BEGIN STORED DATA

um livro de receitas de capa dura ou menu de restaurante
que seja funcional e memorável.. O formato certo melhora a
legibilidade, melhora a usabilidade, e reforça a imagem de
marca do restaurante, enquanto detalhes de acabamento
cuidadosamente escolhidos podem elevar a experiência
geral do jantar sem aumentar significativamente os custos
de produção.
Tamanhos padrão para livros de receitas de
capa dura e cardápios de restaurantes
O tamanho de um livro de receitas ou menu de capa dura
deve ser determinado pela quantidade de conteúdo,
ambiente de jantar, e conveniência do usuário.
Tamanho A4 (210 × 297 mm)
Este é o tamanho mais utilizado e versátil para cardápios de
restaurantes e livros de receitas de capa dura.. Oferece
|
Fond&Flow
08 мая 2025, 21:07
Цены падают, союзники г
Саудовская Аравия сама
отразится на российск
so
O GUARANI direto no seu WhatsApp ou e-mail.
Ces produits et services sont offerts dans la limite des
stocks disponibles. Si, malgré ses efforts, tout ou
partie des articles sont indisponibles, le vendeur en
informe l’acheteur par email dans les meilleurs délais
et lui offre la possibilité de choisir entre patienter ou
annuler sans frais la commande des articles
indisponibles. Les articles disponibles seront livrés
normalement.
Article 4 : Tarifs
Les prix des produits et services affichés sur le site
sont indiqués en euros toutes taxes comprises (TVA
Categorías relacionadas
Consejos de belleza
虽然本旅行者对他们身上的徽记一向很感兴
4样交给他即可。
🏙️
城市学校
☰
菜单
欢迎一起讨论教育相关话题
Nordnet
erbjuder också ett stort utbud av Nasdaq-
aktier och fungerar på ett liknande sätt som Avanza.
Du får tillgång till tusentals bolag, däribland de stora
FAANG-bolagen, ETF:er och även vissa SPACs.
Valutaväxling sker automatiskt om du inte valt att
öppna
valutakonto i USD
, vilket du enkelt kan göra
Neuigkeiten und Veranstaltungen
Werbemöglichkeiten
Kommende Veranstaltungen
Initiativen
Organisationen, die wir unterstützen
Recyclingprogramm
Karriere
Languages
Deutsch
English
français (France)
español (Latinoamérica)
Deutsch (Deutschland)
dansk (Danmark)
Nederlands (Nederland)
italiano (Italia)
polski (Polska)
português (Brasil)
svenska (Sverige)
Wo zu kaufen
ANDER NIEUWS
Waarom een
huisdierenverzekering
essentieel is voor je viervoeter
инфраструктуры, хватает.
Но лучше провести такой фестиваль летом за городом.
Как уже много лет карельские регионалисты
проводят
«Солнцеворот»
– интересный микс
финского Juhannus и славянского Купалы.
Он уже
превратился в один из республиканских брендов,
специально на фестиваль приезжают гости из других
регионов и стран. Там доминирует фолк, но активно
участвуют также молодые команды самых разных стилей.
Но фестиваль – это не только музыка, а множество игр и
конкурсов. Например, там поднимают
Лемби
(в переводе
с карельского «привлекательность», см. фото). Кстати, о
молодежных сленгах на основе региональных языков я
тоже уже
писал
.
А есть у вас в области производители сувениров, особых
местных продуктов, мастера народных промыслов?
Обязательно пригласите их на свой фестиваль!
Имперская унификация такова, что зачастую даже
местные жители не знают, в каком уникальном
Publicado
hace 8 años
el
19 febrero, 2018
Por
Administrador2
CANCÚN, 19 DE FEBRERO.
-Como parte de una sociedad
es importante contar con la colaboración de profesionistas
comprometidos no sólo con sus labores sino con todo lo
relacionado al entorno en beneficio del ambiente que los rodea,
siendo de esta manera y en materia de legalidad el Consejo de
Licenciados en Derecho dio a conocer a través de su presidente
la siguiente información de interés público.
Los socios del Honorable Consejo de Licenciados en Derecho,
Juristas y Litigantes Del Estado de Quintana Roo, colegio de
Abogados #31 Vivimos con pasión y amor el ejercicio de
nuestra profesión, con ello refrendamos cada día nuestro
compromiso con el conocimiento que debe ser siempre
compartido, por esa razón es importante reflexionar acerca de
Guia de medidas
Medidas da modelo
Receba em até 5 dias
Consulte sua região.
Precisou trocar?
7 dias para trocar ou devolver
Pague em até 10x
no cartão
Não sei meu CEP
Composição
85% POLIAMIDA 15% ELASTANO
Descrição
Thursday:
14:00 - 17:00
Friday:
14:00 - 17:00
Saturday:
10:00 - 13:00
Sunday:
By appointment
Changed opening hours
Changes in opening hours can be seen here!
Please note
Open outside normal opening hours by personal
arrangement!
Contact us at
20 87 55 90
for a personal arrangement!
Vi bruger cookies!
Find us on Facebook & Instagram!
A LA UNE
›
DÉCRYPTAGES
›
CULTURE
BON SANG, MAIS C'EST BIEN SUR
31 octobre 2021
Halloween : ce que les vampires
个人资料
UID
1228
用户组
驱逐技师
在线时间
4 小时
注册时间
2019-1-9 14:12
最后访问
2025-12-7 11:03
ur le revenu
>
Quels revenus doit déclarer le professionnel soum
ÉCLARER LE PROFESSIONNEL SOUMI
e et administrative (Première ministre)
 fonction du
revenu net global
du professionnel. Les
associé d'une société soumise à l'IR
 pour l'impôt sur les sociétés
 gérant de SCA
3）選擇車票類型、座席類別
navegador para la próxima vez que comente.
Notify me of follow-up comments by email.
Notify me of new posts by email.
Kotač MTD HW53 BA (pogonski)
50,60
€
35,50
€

END STORED DATA

» **PROMPT**
Look above for the line holding "конкурсов. Например, там поднимают". Print it and every line after it, exactly, through the line holding "Обязательно пригласите их на свой фестиваль!".

» **EXERCISE RESPONSE**
конкурсов. Например, там поднимают
Лемби
(в переводе
с карельского «привлекательность», см. фото). Кстати, о
молодежных сленгах на основе региональных языков я
тоже уже
писал
.
А есть у вас в области производители сувениров, особых
местных продуктов, мастера народных промыслов?
Обязательно пригласите их на свой фестиваль!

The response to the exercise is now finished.